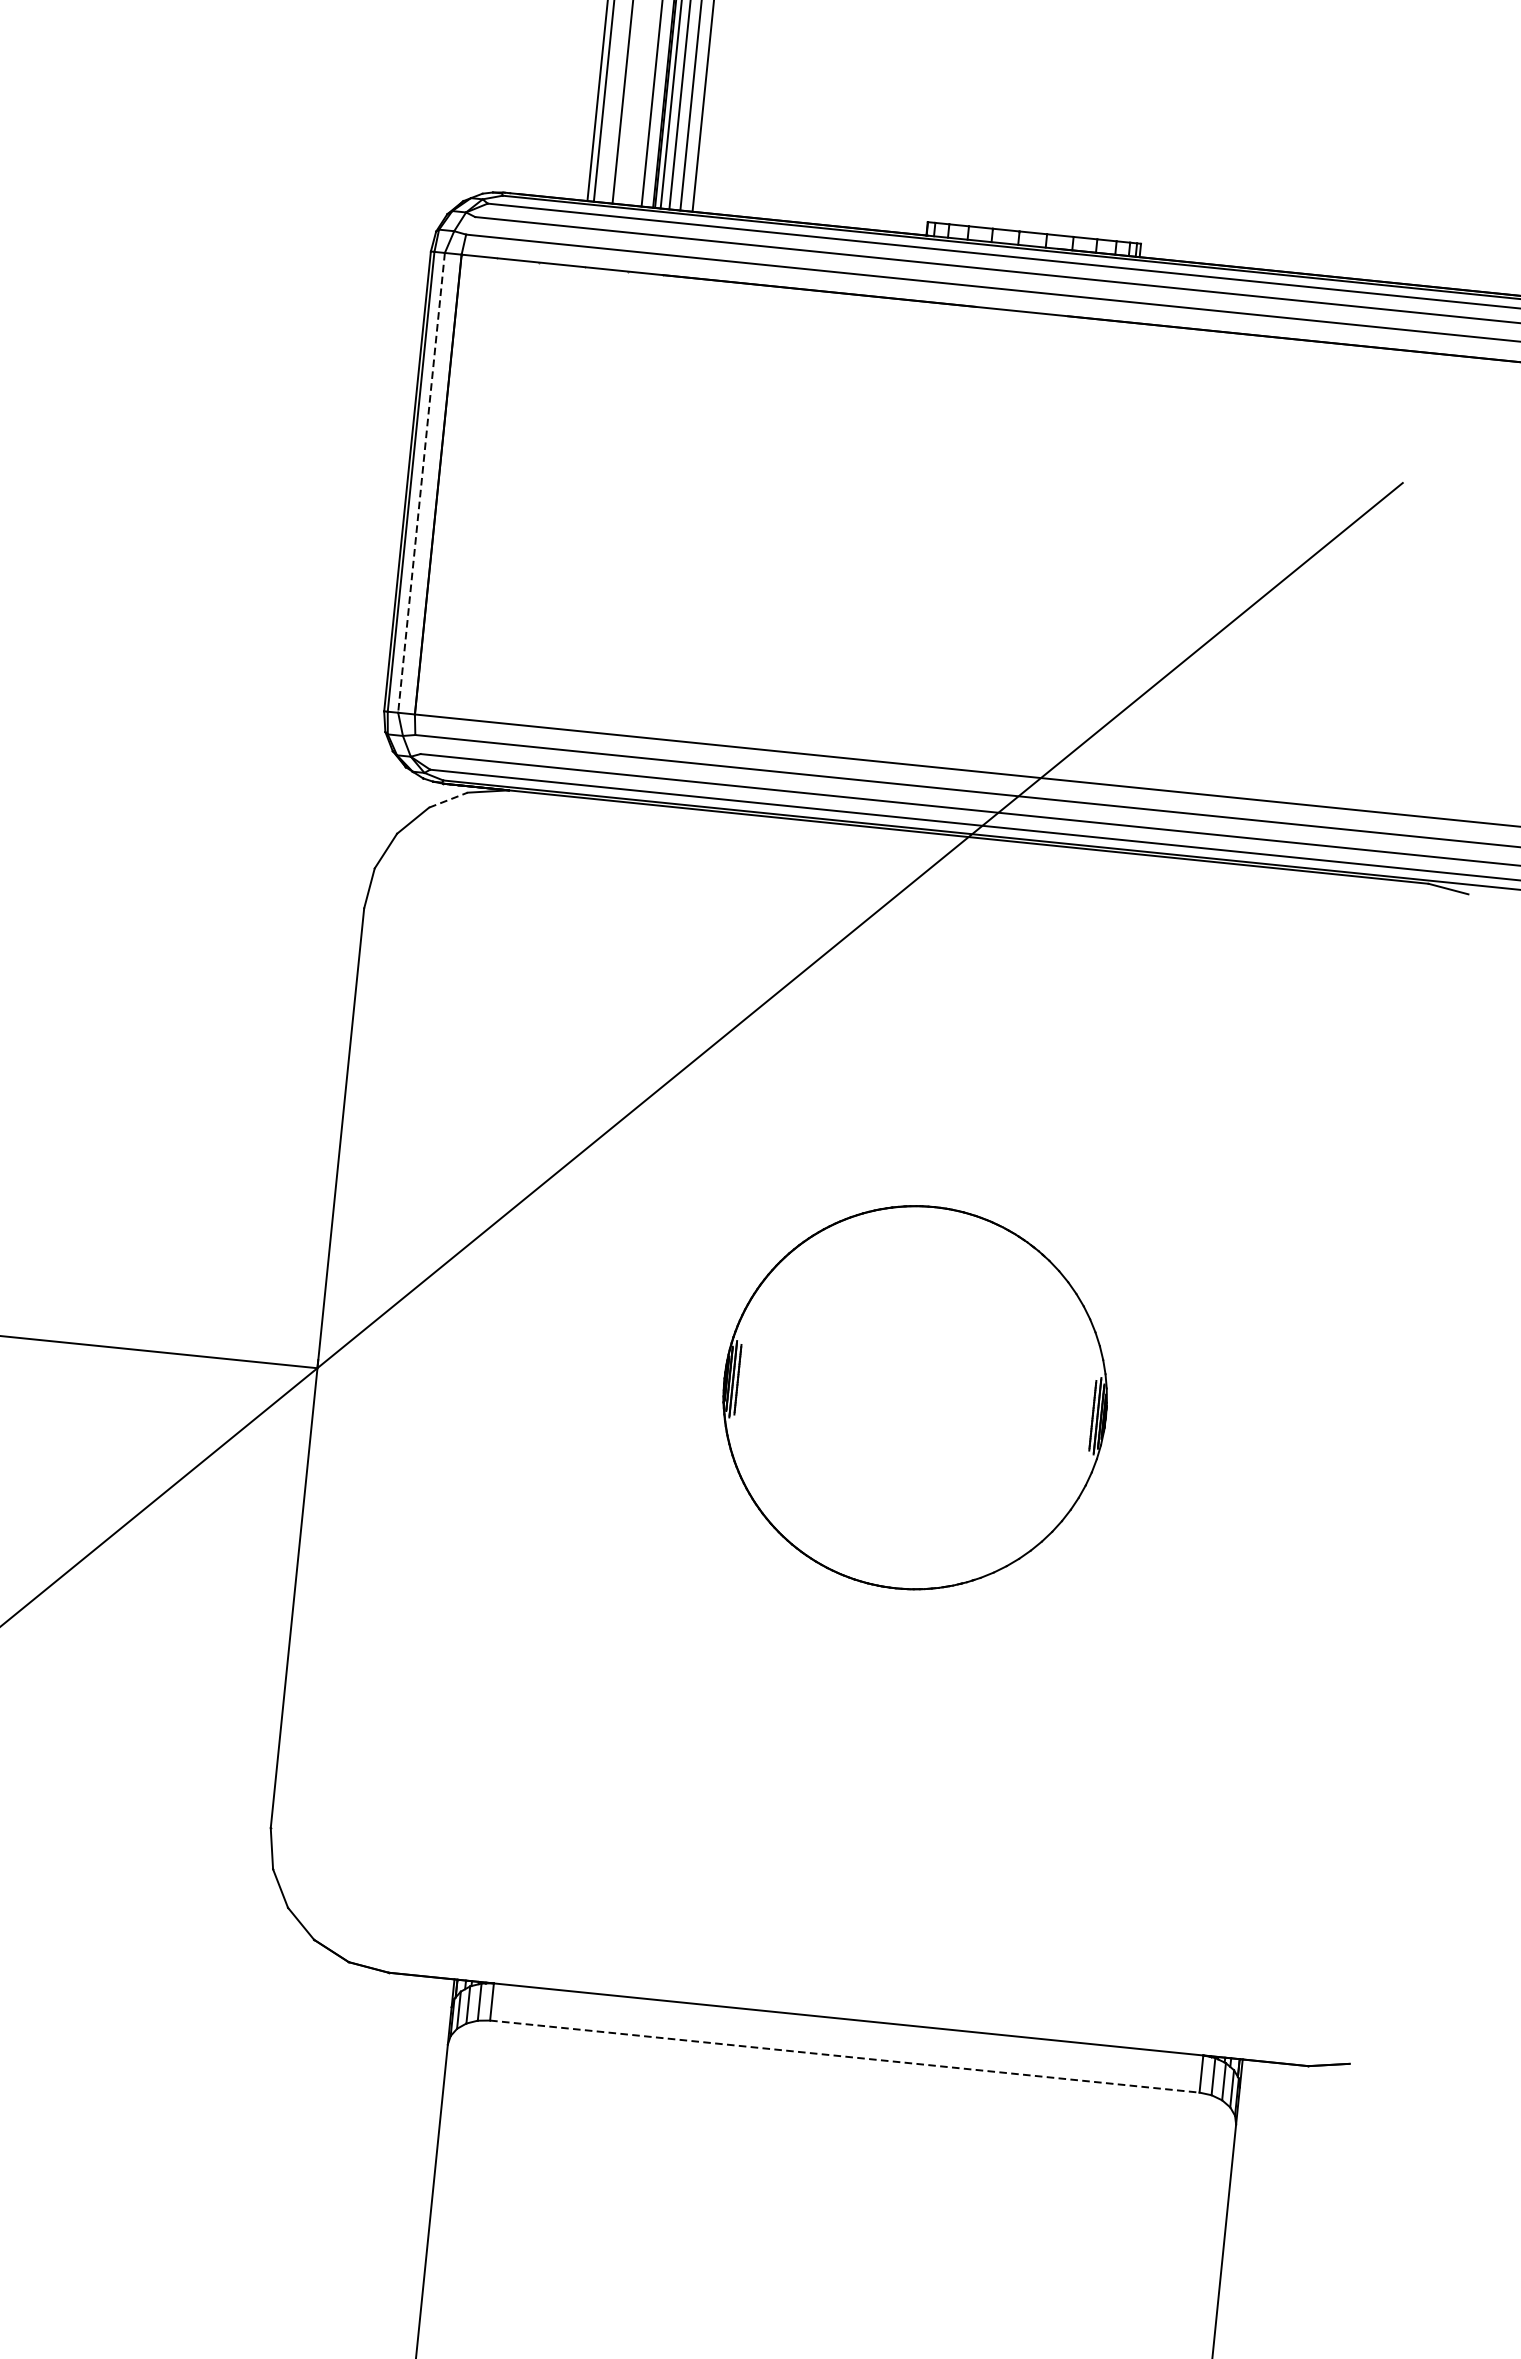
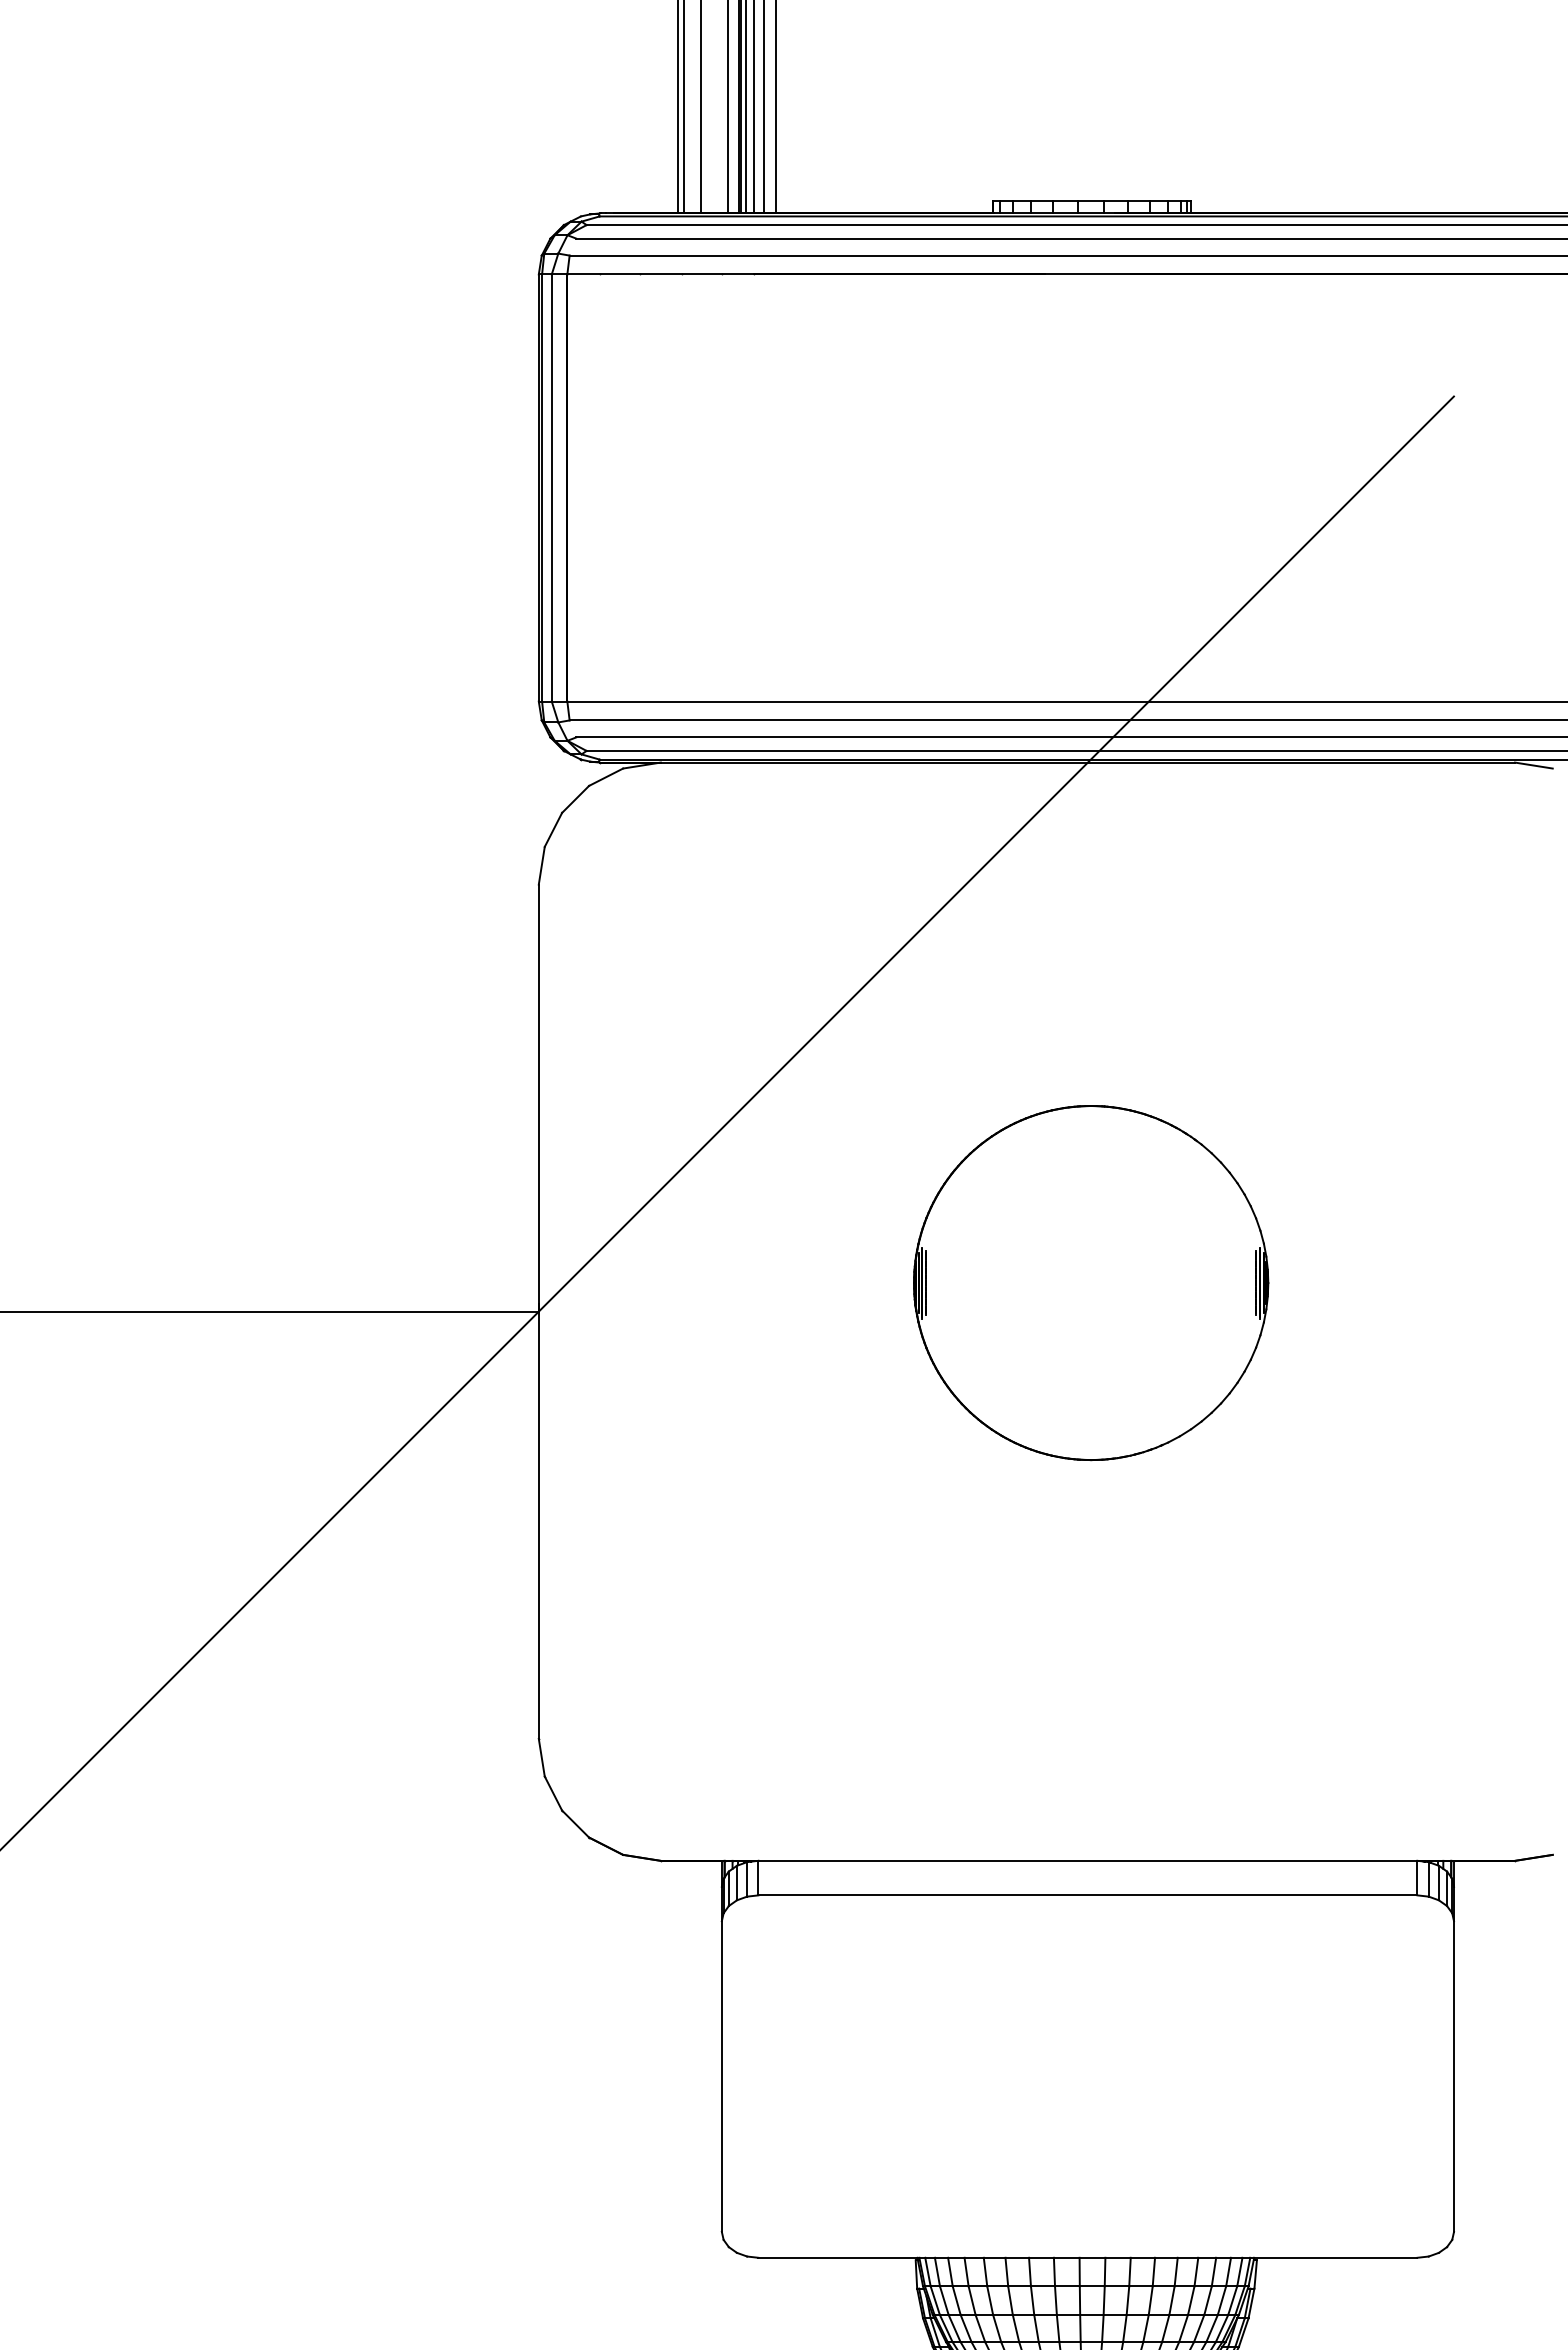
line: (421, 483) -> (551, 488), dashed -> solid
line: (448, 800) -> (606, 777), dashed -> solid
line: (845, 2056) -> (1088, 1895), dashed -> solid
------------------------------
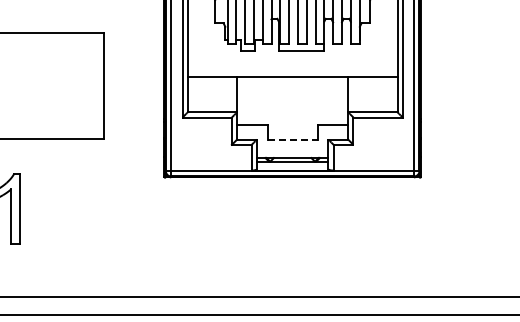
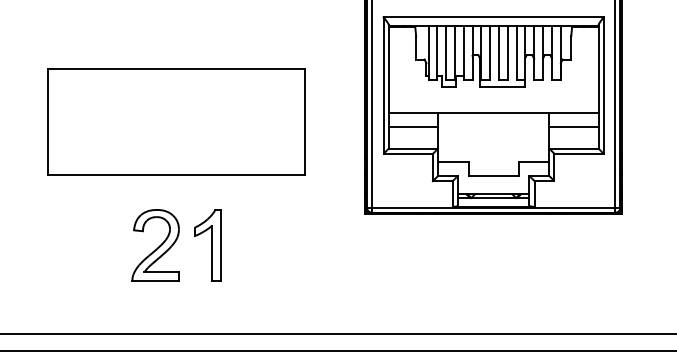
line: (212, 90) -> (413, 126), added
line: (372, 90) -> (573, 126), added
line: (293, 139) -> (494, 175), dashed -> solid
------------------------------
**What needs to be done:** Using the data above, reproduce exactly the lines between those holding "line: (421, 483)" and "line: (845, 2056)", inclusive, and no others.

**Expected answer:**
line: (421, 483) -> (551, 488), dashed -> solid
line: (448, 800) -> (606, 777), dashed -> solid
line: (845, 2056) -> (1088, 1895), dashed -> solid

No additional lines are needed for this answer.